Since June 21, Morrison has done five interviews and two media conferences, the most recent last Friday after the national cabinet meeting. He hasn’t been seen for nearly a full week.
In the same time period, Frewen has done four media conferences — one with Morrison — and six interviews, including two this week. He’s often been accompanied at media conferences by another military figure, Commodore Eric Young.
It’s reminiscent of Operation Sovereign Borders, when Morrison used a military uniform, filled by Angus Campbell, to impart authority to the operation and justify a persistent refusal to share any information about “on-water matters”.
Back then, though, Morrison would present at media conferences to refuse to provide information. Now he simply doesn’t hold media conferences.

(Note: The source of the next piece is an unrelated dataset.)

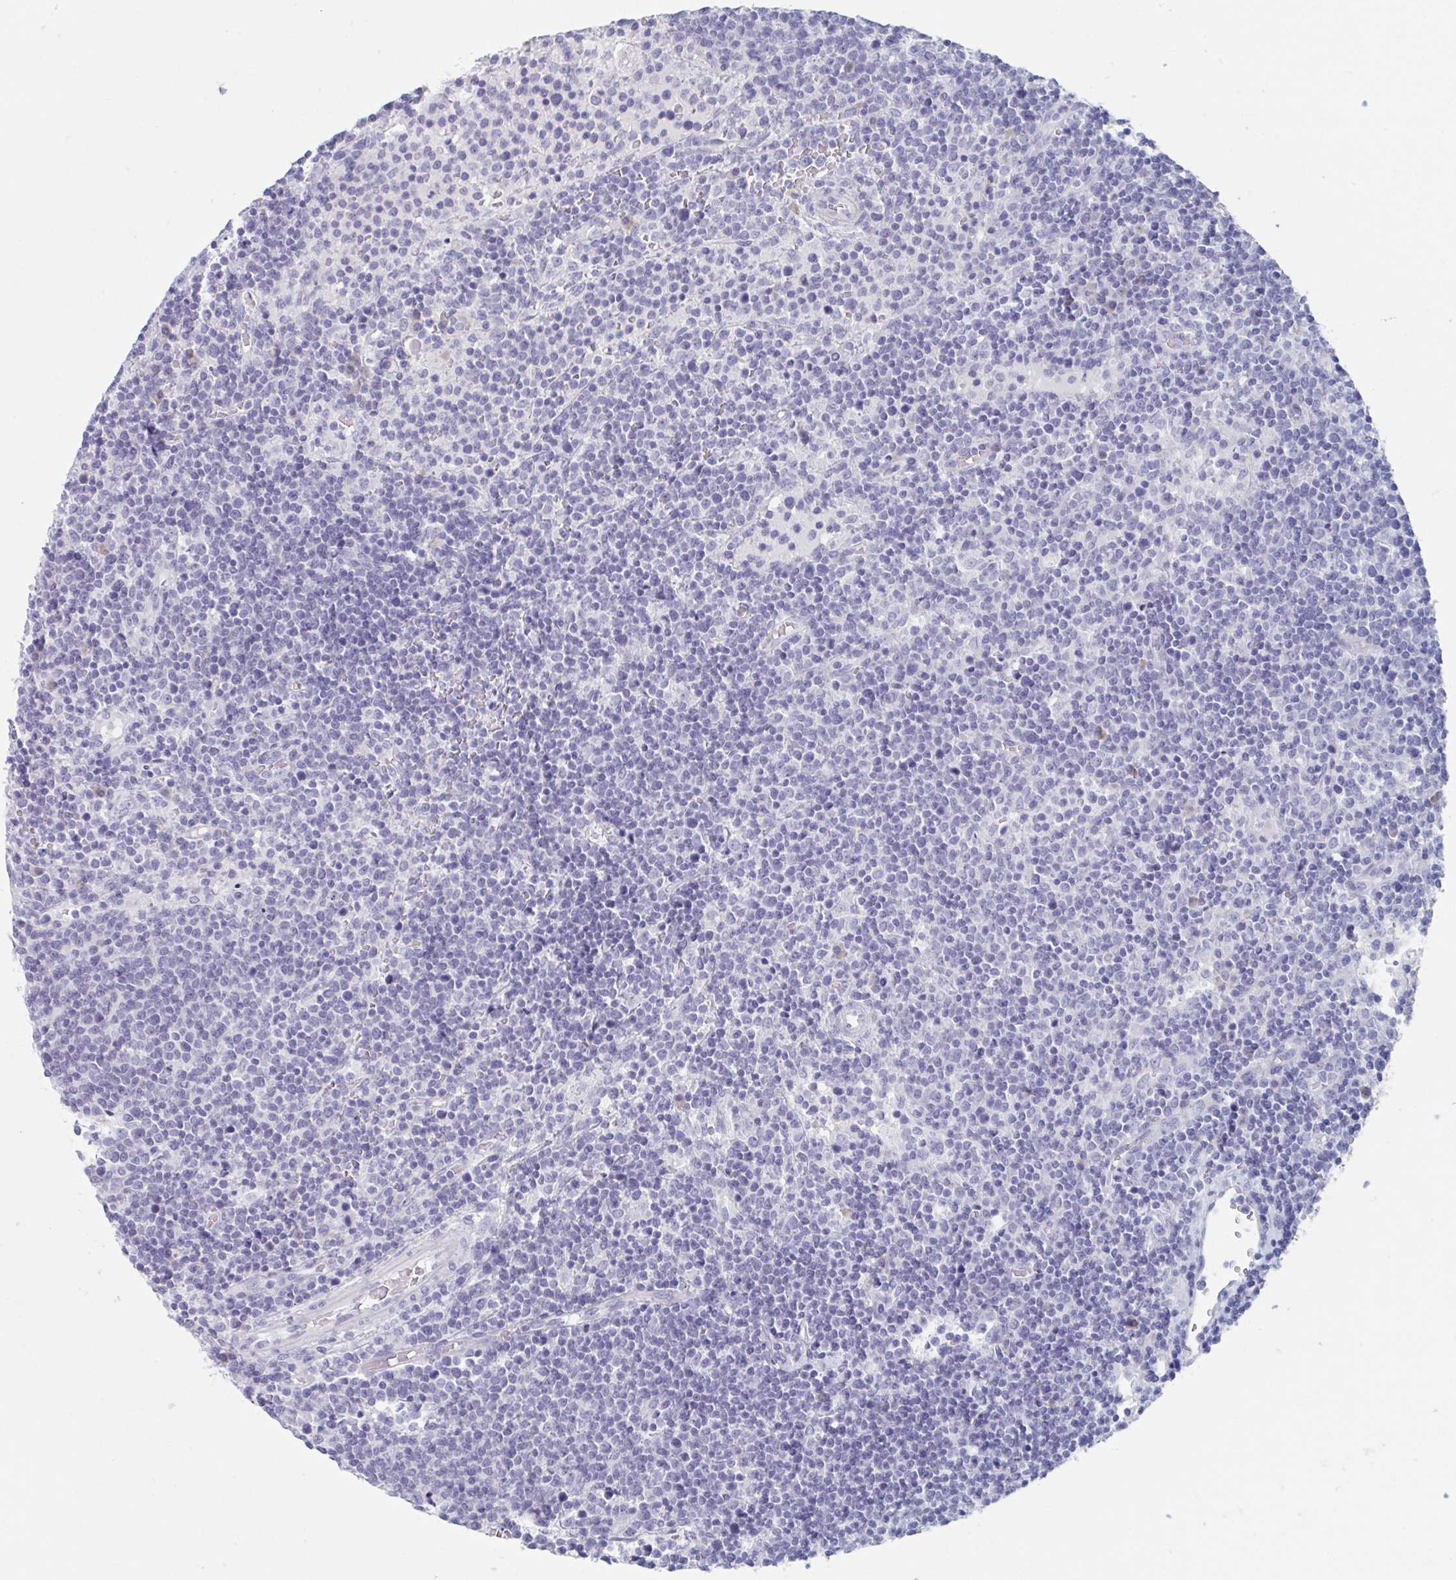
{"staining": {"intensity": "negative", "quantity": "none", "location": "none"}, "tissue": "lymphoma", "cell_type": "Tumor cells", "image_type": "cancer", "snomed": [{"axis": "morphology", "description": "Malignant lymphoma, non-Hodgkin's type, High grade"}, {"axis": "topography", "description": "Lymph node"}], "caption": "IHC image of human high-grade malignant lymphoma, non-Hodgkin's type stained for a protein (brown), which exhibits no expression in tumor cells.", "gene": "HSD11B2", "patient": {"sex": "male", "age": 61}}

To do so this week, to even call his usual 2GB radio interlocutors, would be to invite difficult questions about the Sydney lockdown, given Morrison’s previous endorsement of Gladys Berejiklian’s “gold standard” management of the pandemic and his support for her previous refusal to enter lockdown. And difficult questions about the culpability of the Commonwealth around quarantine facilities, the general vaccine rollout and, most particularly, the failure to vaccinate aged care workers, which was a specific Commonwealth responsibility that cannot, even with the most Morrisonian casuistry, be sloughed off to the states.
Other questions might also crop up — about his treatment of Julia Banks, about the presence of an alleged sexual harasser in his cabinet, about the Nationals’ failure to properly resolve allegations of sexual harassment against Barnaby Joyce, about his role in the car park rorts scandal.
It was somewhat different with Victoria’s most recent lockdown, when Morrison referred to that state as choosing to go into lockdown, and declining to offer any financial assistance until the optics looked so bad he was compelled to. Now Josh Frydenberg has been left to deal with Dominic Perrottet’s calls for help.
There’s something to be said for a “less is more” approach to prime ministerial media, rather than feeling the need to fill the news cycle, respond to every trivial issue and incessantly feed the media’s demand for announcements. But that’s during business-as-usual, and this is anything but. The vaccination program is off the rails, Sydney is locked down, a new virus variant is wreaking havoc with planning, and there’s growing evidence that people in Sydney aren’t paying much attention to lockdown rules. A national leader has to lead in such circumstances.
But Morrison’s last two media conferences have proved damaging. Last Friday’s media conference to unveil the halving of passenger caps, forced on him by the states, and a meaningless “four-point plan” out of lockdown. The one before that, from quarantine in the Lodge, was the now-notorious press conference where he appeared to urge young people to get AstraZeneca, leading to a week of bitter Commonwealth-state fighting. Is he worried his once sure touch in managing the press gallery is starting to slip?
Morrison had already ceded enormous power to state premiers. Now his absence makes him seem even less relevant, as if he were more ceremonial president of the federation than an actual political leader, waiting for a state funeral or royal visit to emerge and undertake his duties — or, at least, for the media to move on from Julia Banks, and Barnaby Joyce, and sexual harassment, and other inconveniences. When will it be judged safe for Morrison to come out of hiding?